[Saved data entries]
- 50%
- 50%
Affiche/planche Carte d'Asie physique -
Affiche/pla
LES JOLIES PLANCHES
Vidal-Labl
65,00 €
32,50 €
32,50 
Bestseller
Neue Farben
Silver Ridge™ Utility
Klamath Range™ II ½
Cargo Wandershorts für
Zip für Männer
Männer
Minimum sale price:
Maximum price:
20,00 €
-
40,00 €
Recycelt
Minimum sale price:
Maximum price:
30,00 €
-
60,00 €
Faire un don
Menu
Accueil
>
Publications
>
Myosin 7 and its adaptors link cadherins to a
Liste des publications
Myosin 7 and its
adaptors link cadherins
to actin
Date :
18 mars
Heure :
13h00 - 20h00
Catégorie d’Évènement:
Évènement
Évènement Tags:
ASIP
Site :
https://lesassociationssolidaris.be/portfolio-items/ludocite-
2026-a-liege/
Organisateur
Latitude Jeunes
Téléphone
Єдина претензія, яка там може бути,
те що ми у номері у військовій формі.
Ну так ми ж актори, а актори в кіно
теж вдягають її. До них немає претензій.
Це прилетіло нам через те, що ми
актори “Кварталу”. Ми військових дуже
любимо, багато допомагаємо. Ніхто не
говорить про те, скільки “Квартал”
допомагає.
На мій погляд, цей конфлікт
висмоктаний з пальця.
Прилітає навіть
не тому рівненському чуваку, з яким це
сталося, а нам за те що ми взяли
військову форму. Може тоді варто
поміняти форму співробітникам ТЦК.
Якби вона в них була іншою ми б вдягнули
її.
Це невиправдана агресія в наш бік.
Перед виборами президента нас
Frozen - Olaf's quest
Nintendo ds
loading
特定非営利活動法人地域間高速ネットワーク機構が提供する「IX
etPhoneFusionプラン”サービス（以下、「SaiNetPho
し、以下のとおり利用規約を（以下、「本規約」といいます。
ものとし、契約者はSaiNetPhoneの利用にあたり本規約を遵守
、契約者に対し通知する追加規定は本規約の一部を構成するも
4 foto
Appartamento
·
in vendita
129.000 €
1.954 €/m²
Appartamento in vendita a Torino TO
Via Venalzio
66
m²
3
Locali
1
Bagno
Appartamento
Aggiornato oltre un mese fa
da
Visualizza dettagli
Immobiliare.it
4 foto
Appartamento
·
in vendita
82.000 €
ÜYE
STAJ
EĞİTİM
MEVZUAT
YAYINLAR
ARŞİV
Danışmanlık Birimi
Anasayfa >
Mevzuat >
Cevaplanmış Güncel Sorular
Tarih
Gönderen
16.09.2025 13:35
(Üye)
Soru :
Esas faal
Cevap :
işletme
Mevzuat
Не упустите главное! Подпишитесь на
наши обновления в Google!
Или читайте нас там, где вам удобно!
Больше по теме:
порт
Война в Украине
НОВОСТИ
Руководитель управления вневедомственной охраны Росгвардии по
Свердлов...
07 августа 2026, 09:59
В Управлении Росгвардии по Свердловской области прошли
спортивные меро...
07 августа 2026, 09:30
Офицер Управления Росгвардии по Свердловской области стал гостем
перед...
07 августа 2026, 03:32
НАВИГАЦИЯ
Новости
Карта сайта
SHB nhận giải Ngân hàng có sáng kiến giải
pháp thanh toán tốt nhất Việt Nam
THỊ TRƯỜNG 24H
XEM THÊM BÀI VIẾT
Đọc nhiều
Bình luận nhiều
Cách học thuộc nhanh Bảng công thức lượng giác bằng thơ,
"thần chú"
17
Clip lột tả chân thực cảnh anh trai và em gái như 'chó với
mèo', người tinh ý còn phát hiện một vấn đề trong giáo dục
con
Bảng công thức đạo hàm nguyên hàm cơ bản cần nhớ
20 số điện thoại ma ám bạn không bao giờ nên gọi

:: Exercise details ::
Turn the lines above into a Markdown table with two columns, "No." for the row number and "Text" for the line itself. Leave out any blank lines.

:: Your solution ::
| No. | Text |
|---|---|
| 1 | - 50% |
| 2 | - 50% |
| 3 | Affiche/planche Carte d'Asie physique - |
| 4 | Affiche/pla |
| 5 | LES JOLIES PLANCHES |
| 6 | Vidal-Labl |
| 7 | 65,00 € |
| 8 | 32,50 € |
| 9 | 32,50  |
| 10 | Bestseller |
| 11 | Neue Farben |
| 12 | Silver Ridge™ Utility |
| 13 | Klamath Range™ II ½ |
| 14 | Cargo Wandershorts für |
| 15 | Zip für Männer |
| 16 | Männer |
| 17 | Minimum sale price: |
| 18 | Maximum price: |
| 19 | 20,00 € |
| 20 | - |
| 21 | 40,00 € |
| 22 | Recycelt |
| 23 | Minimum sale price: |
| 24 | Maximum price: |
| 25 | 30,00 € |
| 26 | - |
| 27 | 60,00 € |
| 28 | Faire un don |
| 29 | Menu |
| 30 | Accueil |
| 31 | > |
| 32 | Publications |
| 33 | > |
| 34 | Myosin 7 and its adaptors link cadherins to a |
| 35 | Liste des publications |
| 36 | Myosin 7 and its |
| 37 | adaptors link cadherins |
| 38 | to actin |
| 39 | Date : |
| 40 | 18 mars |
| 41 | Heure : |
| 42 | 13h00 - 20h00 |
| 43 | Catégorie d’Évènement: |
| 44 | Évènement |
| 45 | Évènement Tags: |
| 46 | ASIP |
| 47 | Site : |
| 48 | https://lesassociationssolidaris.be/portfolio-items/ludocite- |
| 49 | 2026-a-liege/ |
| 50 | Organisateur |
| 51 | Latitude Jeunes |
| 52 | Téléphone |
| 53 | Єдина претензія, яка там може бути, |
| 54 | те що ми у номері у військовій формі. |
| 55 | Ну так ми ж актори, а актори в кіно |
| 56 | теж вдягають її. До них немає претензій. |
| 57 | Це прилетіло нам через те, що ми |
| 58 | актори “Кварталу”. Ми військових дуже |
| 59 | любимо, багато допомагаємо. Ніхто не |
| 60 | говорить про те, скільки “Квартал” |
| 61 | допомагає. |
| 62 | На мій погляд, цей конфлікт |
| 63 | висмоктаний з пальця. |
| 64 | Прилітає навіть |
| 65 | не тому рівненському чуваку, з яким це |
| 66 | сталося, а нам за те що ми взяли |
| 67 | військову форму. Може тоді варто |
| 68 | поміняти форму співробітникам ТЦК. |
| 69 | Якби вона в них була іншою ми б вдягнули |
| 70 | її. |
| 71 | Це невиправдана агресія в наш бік. |
| 72 | Перед виборами президента нас |
| 73 | Frozen - Olaf's quest |
| 74 | Nintendo ds |
| 75 | loading |
| 76 | 特定非営利活動法人地域間高速ネットワーク機構が提供する「IX |
| 77 | etPhoneFusionプラン”サービス（以下、「SaiNetPho |
| 78 | し、以下のとおり利用規約を（以下、「本規約」といいます。 |
| 79 | ものとし、契約者はSaiNetPhoneの利用にあたり本規約を遵守 |
| 80 | 、契約者に対し通知する追加規定は本規約の一部を構成するも |
| 81 | 4 foto |
| 82 | Appartamento |
| 83 | · |
| 84 | in vendita |
| 85 | 129.000 € |
| 86 | 1.954 €/m² |
| 87 | Appartamento in vendita a Torino TO |
| 88 | Via Venalzio |
| 89 | 66 |
| 90 | m² |
| 91 | 3 |
| 92 | Locali |
| 93 | 1 |
| 94 | Bagno |
| 95 | Appartamento |
| 96 | Aggiornato oltre un mese fa |
| 97 | da |
| 98 | Visualizza dettagli |
| 99 | Immobiliare.it |
| 100 | 4 foto |
| 101 | Appartamento |
| 102 | · |
| 103 | in vendita |
| 104 | 82.000 € |
| 105 | ÜYE |
| 106 | STAJ |
| 107 | EĞİTİM |
| 108 | MEVZUAT |
| 109 | YAYINLAR |
| 110 | ARŞİV |
| 111 | Danışmanlık Birimi |
| 112 | Anasayfa > |
| 113 | Mevzuat > |
| 114 | Cevaplanmış Güncel Sorular |
| 115 | Tarih |
| 116 | Gönderen |
| 117 | 16.09.2025 13:35 |
| 118 | (Üye) |
| 119 | Soru : |
| 120 | Esas faal |
| 121 | Cevap : |
| 122 | işletme |
| 123 | Mevzuat |
| 124 | Не упустите главное! Подпишитесь на |
| 125 | наши обновления в Google! |
| 126 | Или читайте нас там, где вам удобно! |
| 127 | Больше по теме: |
| 128 | порт |
| 129 | Война в Украине |
| 130 | НОВОСТИ |
| 131 | Руководитель управления вневедомственной охраны Росгвардии по |
| 132 | Свердлов... |
| 133 | 07 августа 2026, 09:59 |
| 134 | В Управлении Росгвардии по Свердловской области прошли |
| 135 | спортивные меро... |
| 136 | 07 августа 2026, 09:30 |
| 137 | Офицер Управления Росгвардии по Свердловской области стал гостем |
| 138 | перед... |
| 139 | 07 августа 2026, 03:32 |
| 140 | НАВИГАЦИЯ |
| 141 | Новости |
| 142 | Карта сайта |
| 143 | SHB nhận giải Ngân hàng có sáng kiến giải |
| 144 | pháp thanh toán tốt nhất Việt Nam |
| 145 | THỊ TRƯỜNG 24H |
| 146 | XEM THÊM BÀI VIẾT |
| 147 | Đọc nhiều |
| 148 | Bình luận nhiều |
| 149 | Cách học thuộc nhanh Bảng công thức lượng giác bằng thơ, |
| 150 | "thần chú" |
| 151 | 17 |
| 152 | Clip lột tả chân thực cảnh anh trai và em gái như 'chó với |
| 153 | mèo', người tinh ý còn phát hiện một vấn đề trong giáo dục |
| 154 | con |
| 155 | Bảng công thức đạo hàm nguyên hàm cơ bản cần nhớ |
| 156 | 20 số điện thoại ma ám bạn không bao giờ nên gọi |